STILL STANDING

ByABC News
June 29, 2012, 5:43 AM

WASHINGTON -- President Obama's landmark health care law remains standing today because of one Supreme Court justice's unlikely vote and for one ironic reason with huge political implications: Its key provision is a tax.

In a splintered 5-4 decision with momentous consequences for the nation's health care system, balance of government power and politics, the high court handed Obama a stunning election-year victory. Chief Justice John Roberts and the court's four liberal-leaning justices held that the law's insurance mandate represents a tax on people who do not get health coverage — a tax the Constitution gives Congress the power to impose.

Ever since three historic days of oral arguments in March revealed broad skepticism among the court's conservative justices that requiring people to buy health insurance was constitutional, the mandate looked to be in jeopardy. Shortly after 10 a.m. on Thursday inside a hushed courtroom, however, Roberts gave the mandate, the law — perhaps even the president — a new lease on life.

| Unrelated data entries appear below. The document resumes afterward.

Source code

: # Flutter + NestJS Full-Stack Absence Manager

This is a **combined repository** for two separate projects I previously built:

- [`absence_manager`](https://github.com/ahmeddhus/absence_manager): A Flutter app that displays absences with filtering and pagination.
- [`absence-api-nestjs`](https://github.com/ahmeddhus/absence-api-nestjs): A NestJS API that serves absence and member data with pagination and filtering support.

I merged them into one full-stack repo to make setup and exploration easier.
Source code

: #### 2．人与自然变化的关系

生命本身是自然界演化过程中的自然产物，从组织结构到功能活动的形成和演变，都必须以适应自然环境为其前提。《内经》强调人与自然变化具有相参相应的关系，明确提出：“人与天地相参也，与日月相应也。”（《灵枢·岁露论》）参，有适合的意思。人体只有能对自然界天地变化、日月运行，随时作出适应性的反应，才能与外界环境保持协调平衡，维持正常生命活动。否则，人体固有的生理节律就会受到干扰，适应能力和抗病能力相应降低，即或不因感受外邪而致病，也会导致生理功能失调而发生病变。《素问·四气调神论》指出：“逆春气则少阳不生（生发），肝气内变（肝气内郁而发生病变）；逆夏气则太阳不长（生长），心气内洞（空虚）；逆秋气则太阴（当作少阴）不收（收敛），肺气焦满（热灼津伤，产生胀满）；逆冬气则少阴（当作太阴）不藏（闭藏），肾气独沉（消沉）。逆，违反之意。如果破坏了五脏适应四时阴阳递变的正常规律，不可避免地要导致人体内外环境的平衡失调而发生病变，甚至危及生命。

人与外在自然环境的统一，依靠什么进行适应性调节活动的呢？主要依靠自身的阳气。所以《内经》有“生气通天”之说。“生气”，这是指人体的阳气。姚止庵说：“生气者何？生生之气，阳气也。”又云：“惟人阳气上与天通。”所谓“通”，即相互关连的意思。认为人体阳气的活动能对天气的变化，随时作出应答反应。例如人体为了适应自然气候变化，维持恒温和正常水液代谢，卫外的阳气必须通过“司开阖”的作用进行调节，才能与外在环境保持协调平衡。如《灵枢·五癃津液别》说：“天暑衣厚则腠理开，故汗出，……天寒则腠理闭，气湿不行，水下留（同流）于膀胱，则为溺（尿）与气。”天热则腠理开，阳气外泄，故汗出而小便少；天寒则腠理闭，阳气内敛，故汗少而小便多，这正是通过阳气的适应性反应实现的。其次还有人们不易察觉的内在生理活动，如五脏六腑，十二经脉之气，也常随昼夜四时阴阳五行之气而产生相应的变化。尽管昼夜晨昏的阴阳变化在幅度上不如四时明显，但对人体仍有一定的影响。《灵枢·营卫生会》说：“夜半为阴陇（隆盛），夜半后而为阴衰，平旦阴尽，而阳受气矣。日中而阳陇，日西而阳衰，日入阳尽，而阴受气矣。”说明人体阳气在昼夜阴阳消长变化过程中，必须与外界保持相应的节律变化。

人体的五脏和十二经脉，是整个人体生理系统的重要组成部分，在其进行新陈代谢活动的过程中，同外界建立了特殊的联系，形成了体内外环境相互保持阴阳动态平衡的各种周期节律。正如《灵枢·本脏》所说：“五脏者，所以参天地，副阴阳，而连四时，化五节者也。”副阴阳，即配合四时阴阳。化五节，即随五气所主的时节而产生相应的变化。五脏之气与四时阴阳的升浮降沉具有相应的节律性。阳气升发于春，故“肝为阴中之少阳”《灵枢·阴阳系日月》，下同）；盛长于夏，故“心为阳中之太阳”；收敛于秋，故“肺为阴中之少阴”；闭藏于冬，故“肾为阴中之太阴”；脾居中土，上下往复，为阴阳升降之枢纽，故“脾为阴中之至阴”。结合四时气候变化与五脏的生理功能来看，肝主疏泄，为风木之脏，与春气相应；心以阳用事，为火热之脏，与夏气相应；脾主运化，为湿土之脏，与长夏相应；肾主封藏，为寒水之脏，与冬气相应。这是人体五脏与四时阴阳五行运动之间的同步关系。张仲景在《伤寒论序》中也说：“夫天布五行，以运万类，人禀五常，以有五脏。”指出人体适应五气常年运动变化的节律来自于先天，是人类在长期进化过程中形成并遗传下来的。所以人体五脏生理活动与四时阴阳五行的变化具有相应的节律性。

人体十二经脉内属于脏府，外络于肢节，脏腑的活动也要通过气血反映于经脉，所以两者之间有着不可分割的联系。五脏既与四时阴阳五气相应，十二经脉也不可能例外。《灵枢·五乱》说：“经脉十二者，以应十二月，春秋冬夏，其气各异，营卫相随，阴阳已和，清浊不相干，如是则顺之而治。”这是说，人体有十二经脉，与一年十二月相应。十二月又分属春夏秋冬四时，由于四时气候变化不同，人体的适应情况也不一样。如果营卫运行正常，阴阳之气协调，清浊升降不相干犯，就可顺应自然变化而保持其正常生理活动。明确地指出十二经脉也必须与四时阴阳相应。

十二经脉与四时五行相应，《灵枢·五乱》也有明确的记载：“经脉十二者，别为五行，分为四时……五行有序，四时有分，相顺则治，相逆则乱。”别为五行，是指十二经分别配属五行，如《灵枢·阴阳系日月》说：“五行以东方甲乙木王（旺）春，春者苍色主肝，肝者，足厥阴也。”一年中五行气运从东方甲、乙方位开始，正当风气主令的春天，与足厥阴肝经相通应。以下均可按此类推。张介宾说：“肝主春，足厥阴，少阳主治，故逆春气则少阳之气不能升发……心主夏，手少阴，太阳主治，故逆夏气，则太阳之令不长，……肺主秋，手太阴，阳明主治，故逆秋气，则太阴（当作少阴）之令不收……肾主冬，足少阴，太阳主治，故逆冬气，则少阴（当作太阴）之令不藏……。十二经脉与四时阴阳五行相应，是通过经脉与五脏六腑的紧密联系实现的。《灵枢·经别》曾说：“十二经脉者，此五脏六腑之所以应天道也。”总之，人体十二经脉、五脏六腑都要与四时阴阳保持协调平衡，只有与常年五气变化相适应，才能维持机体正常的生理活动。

"The Affordable Care Act's requirement that certain individuals pay a financial penalty for not obtaining health insurance may reasonably be characterized as a tax," Roberts wrote. "Because the Constitution permits such a tax, it is not our role to forbid it, or to pass upon its wisdom or fairness."

Using that logic, the chief justice saved what both sides call "Obamacare" — the most sweeping overhaul of the U.S. health care system since the creation of Medicare and Medicaid in 1965, one that presidents from Richard Nixon to Bill Clinton tried and failed to achieve.

Now it's full steam ahead for the law, which already has provided limited benefits for some seniors, young adults and people with pre-existing conditions. By January 2014, unless Congress intervenes, millions of Americans will have to obtain insurance or pay penalties, insurers will be banned from denying coverage based on pre-existing conditions, states will have to decide whether to expand Medicaid and create new insurance exchanges where people can shop for affordable coverage, and many small businesses will have to cover workers with the help of tax credits or pay penalties.

With a 59-page stroke of his pen, Roberts — a George W. Bush nominee whose 2005 confirmation as chief justice was opposed by one Sen. Barack Obama— sided with the court's four liberal justices in upholding the most consequential and controversial piece of legislation enacted during Obama's presidency.

The law now "survives largely unscathed," said Justice Ruth Bader Ginsburg, who like most justices on the court was unhappy about some part of the decision. Four justices, in fact — just one short of a majority — would have struck down the entire law, jeopardizing provisions that are already benefiting young adults, seniors and others.

"The Affordable Care Act now must operate as the court has revised it, not as Congress designed it," lamented Justice Anthony Kennedy on behalf of himself and Justices Antonin Scalia, Clarence Thomas and Samuel Alito. He called it "a vast judicial overreaching."